Whatever the reason, the spectacle of a historically Catholic country presenting its relations with the Holy See as fair game for the budget cutter's ax struck many observers as the latest sign of the Vatican's diminishing diplomatic prestige, especially in an increasingly secular West.
Yet the Vatican's response to that move has reflected its distinctive diplomatic strengths, as well as the unique priorities of a sovereign state whose head is also the leader of a global church.
Certainly, the costs of dealing with the Vatican have become a consideration in these straitened times, even for some of the world's richest countries. Both Britain and the Netherlands recently consolidated the physical operations of their missions to the Holy See with their larger embassies to the Republic of Italy. Diplomatic sources say that the U.S. Department of State also considered such a measure but finally decided against it following resistance from its own diplomats in Rome.
Jealous of its identity as a sovereign state distinct from Italy, the Holy See frowns seriously on such economies, insisting that every country maintain at least the cosmetic distinction of a different address for its Vatican mission, if only by using a separate entrance into the building housing both embassies.
Such keen sensitivity to protocol might seem excessively formalistic. But centuries of experience in diplomacy at the highest levels -- far longer than that of almost any other state in existence today -- has taught the Vatican that diplomatic ties, though of largely symbolic importance, can serve as real-world leverage in power politics.
In its asymmetrical struggle to protect the religious freedom of the more than 10 million Catholics in mainland China, one of the Vatican's few bargaining chips is its willingness to establish diplomatic ties with the Chinese government. The Vatican has long made it clear that it would grant recognition to China and downgrade its ties with the rival island nation of Taiwan, in return for guarantees of religious freedom, including the Pope's ability to choose Chinese Catholic bishops without state interference.
But last year was an especially hard one in the Holy See's relations with Beijing, as the government broke an unspoken arrangement with Rome by ordering the ordination of several bishops without papal approval.
When receiving a group of 11 new ambassadors in the Apostolic Palace in December, Pope Benedict dispensed with the usual practice of handing each one a personalized message. Father Federico Lombardi, director of the Holy See Press Office, explained that the new policy would not apply to ambassadors based in Rome.
Was the Pope reacting to Ireland's decision by making the point that he takes nonresident ambassadors less seriously than their resident counterparts? Perhaps. But in the case of Ireland, far from playing tit-for-tat, the Vatican has instead shown greater commitment to its diplomatic relationship with Dublin. The selection as nuncio to Ireland of the Irish-American Archbishop Charles J. Brown, a nondiplomat who worked under then-Cardinal Joseph Ratzinger at the Congregation for the Doctrine of the Faith, was a rare outside-the-box appointment and has won the Holy See high praise in the Irish press -- a rare event in recent years.

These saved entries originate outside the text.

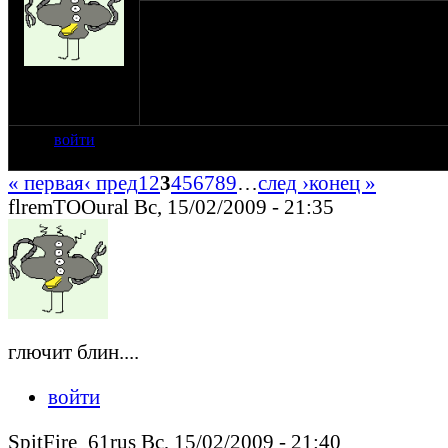
Ростов-на-Дону и область вэлкам !
пост отредактировал , а то висит моя просьб
на сайте: апр-06
нахождение:
Сальск
войти
« первая
‹ пред
1
2
3
4
5
6
7
8
9
…
след ›
конец »
flremTOOural Вс, 15/02/2009 - 21:35
глючит блин....
войти
SpitFire_61rus Вс, 15/02/2009 - 21:40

The Archbishop Brown appointment makes sense in light of the distinctive dual role filled by a papal nuncio, who not only represents the Holy See to the government of a foreign state, but also acts as primary liaison between the papacy and the local church.
"They wanted a first-class man to maintain good relations with the Irish Catholic community in this time of crisis for the Irish Catholic Church," said Thomas P. Melady, who served as U.S. ambassador to the Holy See during the administration of President George H. W. Bush.
At the same time, Melady said, sending Archbishop Brown shows that the Vatican appreciates Dublin's value as an international "contact point" and listening post. Such a "calm and collected" response to Ireland thus reflects not only pastoral concern but also the "maturity of Vatican diplomacy," Melady said, adding that when it comes to the Holy See's international relations, "they've been in business a long time."